Problem: Check every line of the data below for the word "hàng". Copy the ones that have it.

Information supplied:
____

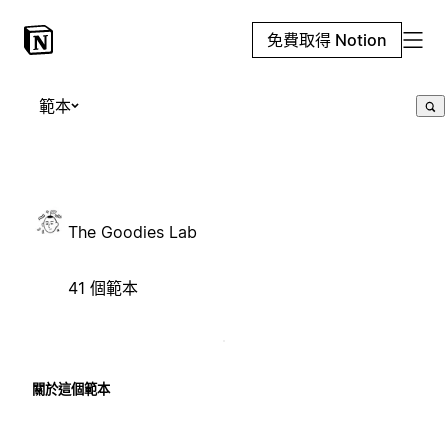
免費取得 Notion
範本
The Goodies Lab
41 個範本
關於這個範本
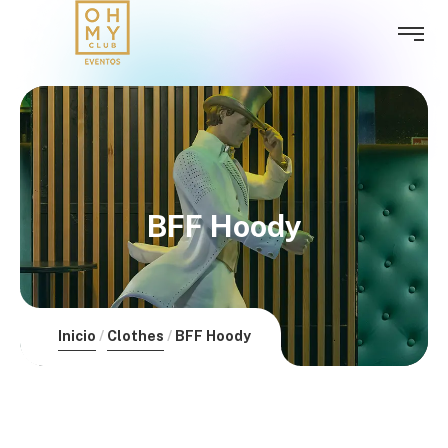
BFF Hoody
Inicio
Clothes
BFF Hoody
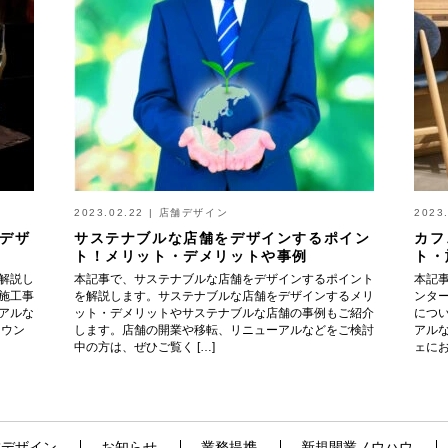
2023.02.22
|
店舗デザイン
2023
デザ
サステナブルな店舗をデザインするポイン
カフ
ト！メリット・デメリットや事例
ト・
解説し
本記事で、サステナブルな店舗をデザインするポイント
本記
施工事
を解説します。サステナブルな店舗をデザインするメリ
ンタ
アルな
ット・デメリットやサステナブルな店舗の事例もご紹介
につ
カウン
します。店舗の開業や移転、リニューアルなどをご検討
アル
中の方は、ぜひご覧く […]
ェにお
舗デザイン
お知らせ
業務提携
新規開業ノウハウ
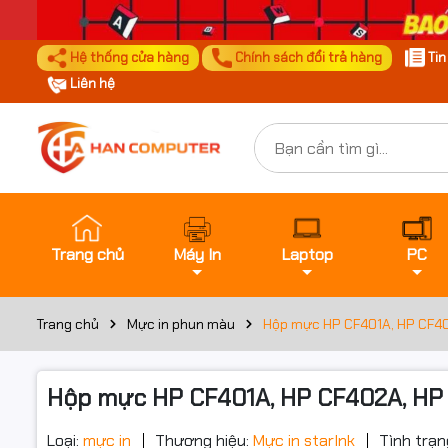
Hệ thống cửa hàng
Chính sách đổi trả hàng
Ti
Liên hệ
Trang chủ
Máy In
Laptop
PC
Trang chủ
Mực in phun màu
Hộp mực HP CF401A, HP CF40
Hộp mực HP CF401A, HP CF402A, HP 
Loại:
mực in
Thương hiệu:
Mực in starInk
Tình trạn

____

Result of the task:
Hệ thống cửa hàng
Chính sách đổi trả hàng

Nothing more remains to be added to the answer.